Travel by non-employees: quasi-business travel
In the past few months, the Director of National Fiscal Information has been issuing individual tax law interpretations which include a taxpayer-unfriendly interpretation of ‘travel by non- employees’ in the context of the taxation of benefits granted on this basis (Art. 21.1.16.b of the Personal Income Tax Act). According to these interpretations, this term includes travel with the features of an employee’s business travel, i.e. made incidentally to perform a specific task outside of the locality where the employer is established or outside of the location where tasks are regularly performed. This, in turn, leads to the conclusion that 'travel by non-employees' cannot include travel for the purposes of performing a task that is clearly specified in the contract. As a consequence, tax breaks should not be available to persons who are not employees and who perform more or less regular travel in connection with the performance of contractual services for an entity who covers the costs of such travel. According to the new interpretations, per diem allowances and other sums paid to such individuals on account of the travel constitute taxable income.
Two years ago the term of “travel by non- employees” was explained by the Supreme Administrative Court. The Court pointed out that in the case of non-employee travel, the term used is just 'travel' (podróż), and not 'business travel' (podróż służbowa). This means that the scope of the exemption has not been limited to business travel within the meaning of Article 77(5).1 of the Labor Code, but it applies to all travel by non-employees. The Court also ruled that the meaning of 'travel’ under the provision in question cannot be extended beyond the actual physical movement of the delegated individual to encompass the performance of the objective of the travel.
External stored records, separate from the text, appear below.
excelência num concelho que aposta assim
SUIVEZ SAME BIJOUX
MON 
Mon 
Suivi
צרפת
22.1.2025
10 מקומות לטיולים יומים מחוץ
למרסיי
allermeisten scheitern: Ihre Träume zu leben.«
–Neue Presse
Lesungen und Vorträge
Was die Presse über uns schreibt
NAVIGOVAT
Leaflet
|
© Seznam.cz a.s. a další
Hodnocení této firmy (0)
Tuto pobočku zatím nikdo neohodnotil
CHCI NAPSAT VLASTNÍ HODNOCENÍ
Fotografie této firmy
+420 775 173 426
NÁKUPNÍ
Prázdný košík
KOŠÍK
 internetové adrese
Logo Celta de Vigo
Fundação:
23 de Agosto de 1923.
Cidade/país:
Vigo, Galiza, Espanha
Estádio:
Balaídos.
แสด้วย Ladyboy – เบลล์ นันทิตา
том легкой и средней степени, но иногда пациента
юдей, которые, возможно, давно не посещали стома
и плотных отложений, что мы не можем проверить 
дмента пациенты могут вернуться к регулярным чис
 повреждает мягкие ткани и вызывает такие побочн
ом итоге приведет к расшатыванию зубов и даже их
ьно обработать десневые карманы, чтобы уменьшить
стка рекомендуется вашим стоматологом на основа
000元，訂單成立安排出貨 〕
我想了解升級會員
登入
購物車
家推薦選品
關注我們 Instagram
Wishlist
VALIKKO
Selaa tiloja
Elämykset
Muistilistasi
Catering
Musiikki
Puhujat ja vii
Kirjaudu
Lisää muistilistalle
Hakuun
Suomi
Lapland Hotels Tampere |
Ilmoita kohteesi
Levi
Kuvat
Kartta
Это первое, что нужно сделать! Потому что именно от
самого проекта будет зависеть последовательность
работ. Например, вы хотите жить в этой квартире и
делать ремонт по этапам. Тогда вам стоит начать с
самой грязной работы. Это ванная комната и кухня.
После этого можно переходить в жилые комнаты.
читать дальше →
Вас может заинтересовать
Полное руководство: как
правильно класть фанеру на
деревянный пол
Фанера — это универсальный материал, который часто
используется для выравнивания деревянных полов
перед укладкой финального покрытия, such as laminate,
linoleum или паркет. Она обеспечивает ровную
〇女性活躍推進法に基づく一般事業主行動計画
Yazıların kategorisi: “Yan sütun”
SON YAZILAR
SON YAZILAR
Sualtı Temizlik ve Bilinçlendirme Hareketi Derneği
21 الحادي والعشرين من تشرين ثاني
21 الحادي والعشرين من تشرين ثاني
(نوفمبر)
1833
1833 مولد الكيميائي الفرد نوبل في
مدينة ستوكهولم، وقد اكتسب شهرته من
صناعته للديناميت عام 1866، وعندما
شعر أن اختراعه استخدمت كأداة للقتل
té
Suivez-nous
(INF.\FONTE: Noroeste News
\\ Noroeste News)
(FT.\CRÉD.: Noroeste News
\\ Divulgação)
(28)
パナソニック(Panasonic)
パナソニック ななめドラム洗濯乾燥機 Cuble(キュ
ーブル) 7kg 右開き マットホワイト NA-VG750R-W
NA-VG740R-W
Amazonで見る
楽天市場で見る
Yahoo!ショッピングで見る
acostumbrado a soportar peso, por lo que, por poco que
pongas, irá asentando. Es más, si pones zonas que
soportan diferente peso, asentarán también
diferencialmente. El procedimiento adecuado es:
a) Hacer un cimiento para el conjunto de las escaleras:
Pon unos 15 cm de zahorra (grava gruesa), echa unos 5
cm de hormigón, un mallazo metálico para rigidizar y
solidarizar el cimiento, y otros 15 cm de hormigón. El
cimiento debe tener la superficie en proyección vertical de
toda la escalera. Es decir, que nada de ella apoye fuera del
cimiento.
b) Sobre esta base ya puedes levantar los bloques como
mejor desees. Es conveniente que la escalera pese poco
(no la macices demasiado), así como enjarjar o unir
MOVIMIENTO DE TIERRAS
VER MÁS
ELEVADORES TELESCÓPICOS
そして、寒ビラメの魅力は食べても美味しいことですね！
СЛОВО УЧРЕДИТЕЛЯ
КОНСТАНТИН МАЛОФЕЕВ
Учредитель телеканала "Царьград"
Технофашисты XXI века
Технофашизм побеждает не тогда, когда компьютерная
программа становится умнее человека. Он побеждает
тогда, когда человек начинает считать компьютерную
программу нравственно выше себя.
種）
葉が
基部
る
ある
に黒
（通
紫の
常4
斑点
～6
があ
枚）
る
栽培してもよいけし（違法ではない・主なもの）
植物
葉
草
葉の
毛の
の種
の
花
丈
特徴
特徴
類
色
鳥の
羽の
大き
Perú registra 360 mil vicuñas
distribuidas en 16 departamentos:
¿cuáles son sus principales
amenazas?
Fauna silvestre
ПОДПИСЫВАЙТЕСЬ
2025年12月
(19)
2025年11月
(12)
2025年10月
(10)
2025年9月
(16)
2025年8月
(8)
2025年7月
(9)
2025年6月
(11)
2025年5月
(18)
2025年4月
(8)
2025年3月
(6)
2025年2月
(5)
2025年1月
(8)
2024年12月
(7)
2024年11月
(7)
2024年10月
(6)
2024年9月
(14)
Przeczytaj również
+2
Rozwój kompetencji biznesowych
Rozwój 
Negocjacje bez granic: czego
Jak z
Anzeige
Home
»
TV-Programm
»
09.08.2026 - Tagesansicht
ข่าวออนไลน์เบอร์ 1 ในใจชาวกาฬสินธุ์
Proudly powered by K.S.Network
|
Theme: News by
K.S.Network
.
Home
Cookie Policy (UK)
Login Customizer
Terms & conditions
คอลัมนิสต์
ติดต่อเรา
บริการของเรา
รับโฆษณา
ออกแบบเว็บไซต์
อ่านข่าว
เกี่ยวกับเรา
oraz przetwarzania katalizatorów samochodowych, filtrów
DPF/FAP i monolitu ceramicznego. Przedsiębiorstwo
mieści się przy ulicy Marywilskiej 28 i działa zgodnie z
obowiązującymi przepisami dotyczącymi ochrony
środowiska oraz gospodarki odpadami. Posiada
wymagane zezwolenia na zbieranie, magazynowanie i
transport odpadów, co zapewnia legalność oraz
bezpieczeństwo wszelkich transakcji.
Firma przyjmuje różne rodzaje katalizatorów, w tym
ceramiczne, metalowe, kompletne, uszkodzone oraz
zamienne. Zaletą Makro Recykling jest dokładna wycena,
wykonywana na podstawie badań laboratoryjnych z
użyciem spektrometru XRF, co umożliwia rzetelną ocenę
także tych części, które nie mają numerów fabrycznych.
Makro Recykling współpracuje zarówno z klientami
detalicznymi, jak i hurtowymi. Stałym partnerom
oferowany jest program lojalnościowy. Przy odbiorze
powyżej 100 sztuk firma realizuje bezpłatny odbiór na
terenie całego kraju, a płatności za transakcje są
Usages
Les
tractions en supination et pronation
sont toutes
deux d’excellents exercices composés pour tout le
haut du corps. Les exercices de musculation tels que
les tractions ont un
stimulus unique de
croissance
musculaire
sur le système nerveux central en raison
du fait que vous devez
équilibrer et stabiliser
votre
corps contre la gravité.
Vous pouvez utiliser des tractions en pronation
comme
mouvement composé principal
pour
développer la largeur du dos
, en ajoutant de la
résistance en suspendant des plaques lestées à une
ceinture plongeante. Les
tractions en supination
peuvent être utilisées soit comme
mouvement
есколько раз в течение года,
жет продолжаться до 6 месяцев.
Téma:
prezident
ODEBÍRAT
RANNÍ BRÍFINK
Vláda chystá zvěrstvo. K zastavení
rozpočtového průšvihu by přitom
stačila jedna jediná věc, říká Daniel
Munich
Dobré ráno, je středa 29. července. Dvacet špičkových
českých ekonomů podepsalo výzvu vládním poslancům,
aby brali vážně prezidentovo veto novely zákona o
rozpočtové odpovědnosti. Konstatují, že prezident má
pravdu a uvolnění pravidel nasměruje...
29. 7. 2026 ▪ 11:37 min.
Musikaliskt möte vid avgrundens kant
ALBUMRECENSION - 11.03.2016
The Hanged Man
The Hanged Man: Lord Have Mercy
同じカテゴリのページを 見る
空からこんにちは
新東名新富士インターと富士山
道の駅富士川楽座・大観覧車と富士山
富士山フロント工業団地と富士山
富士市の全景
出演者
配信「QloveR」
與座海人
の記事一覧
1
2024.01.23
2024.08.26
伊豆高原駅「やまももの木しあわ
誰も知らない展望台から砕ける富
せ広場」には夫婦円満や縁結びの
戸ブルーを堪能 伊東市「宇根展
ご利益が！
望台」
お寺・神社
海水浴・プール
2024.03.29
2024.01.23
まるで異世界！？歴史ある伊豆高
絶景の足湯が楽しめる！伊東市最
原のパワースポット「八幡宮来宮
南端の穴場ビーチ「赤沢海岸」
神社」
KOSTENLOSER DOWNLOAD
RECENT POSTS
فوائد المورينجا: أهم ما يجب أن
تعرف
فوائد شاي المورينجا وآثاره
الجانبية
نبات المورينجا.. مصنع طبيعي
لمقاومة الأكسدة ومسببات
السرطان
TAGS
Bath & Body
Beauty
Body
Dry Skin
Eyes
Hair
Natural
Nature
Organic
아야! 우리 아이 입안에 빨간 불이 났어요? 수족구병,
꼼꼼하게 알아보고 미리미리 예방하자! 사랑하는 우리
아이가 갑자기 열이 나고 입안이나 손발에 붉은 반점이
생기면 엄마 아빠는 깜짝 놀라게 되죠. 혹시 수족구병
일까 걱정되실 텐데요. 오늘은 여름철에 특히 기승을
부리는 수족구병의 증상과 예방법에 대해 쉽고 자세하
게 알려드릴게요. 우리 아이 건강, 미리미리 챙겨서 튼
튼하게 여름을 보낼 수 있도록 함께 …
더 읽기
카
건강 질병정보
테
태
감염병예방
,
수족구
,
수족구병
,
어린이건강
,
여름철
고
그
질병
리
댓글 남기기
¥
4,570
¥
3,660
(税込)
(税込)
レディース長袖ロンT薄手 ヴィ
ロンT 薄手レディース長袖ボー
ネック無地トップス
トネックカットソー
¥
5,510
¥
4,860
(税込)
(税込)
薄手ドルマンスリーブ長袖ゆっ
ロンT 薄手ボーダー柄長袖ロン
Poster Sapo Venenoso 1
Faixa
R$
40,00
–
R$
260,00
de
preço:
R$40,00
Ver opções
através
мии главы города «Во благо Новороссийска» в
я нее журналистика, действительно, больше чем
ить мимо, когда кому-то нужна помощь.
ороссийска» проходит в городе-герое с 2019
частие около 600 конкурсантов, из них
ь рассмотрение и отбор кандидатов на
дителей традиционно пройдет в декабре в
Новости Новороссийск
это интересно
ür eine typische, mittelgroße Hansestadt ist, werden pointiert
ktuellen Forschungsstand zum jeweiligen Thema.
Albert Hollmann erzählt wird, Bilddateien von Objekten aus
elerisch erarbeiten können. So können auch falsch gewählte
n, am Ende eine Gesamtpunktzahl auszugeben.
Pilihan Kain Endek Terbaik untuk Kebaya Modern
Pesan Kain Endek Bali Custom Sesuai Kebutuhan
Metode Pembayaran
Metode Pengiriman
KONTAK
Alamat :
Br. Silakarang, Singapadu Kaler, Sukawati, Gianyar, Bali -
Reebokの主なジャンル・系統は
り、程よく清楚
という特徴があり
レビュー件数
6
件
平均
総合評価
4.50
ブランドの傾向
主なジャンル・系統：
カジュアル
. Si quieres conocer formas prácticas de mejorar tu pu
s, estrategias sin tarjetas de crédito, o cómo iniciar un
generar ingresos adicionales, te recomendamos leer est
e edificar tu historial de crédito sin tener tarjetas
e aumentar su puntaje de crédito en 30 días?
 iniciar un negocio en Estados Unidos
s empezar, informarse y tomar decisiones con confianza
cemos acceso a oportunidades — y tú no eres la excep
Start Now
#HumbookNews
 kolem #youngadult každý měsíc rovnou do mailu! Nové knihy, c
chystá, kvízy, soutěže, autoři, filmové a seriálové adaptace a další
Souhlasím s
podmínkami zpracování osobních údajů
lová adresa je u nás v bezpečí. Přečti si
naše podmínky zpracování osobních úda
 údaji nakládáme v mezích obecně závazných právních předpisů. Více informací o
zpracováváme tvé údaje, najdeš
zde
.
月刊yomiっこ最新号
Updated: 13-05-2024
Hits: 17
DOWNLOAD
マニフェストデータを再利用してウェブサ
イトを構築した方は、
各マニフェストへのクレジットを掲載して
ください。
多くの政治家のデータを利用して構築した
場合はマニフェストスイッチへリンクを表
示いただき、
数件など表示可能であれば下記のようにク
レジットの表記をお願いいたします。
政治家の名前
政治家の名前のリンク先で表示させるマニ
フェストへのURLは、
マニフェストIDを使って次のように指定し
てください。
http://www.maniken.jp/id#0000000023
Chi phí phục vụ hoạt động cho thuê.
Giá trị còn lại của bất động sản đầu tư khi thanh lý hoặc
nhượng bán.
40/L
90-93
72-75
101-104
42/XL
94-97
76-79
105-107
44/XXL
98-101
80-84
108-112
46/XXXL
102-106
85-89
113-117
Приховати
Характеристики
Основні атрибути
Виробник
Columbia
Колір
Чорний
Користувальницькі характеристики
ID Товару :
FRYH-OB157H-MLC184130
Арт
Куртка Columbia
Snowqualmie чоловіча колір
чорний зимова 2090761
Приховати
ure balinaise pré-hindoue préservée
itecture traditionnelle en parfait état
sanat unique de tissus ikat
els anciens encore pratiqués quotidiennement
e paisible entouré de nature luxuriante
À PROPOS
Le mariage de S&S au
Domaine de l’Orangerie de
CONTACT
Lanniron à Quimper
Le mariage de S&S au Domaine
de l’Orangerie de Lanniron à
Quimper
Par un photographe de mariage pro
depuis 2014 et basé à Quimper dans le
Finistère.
In consequence, the tax exemption can be used (naturally, within the limits imposed by specific laws) towards expenses on travel, hotel rooms and per diem allowances of non-employees. There is a similar decision in a ruling of December 2017, where it is clearly stated that the notion of 'travel' should not be identified with 'business travel’, which is defined in the Labor Code. Thus, it is difficult to agree with the restrictive view of the Director of National Fiscal Information according to which the tax exemption is available only to those non-employees whose travel has characteristics of an employee’s business travel.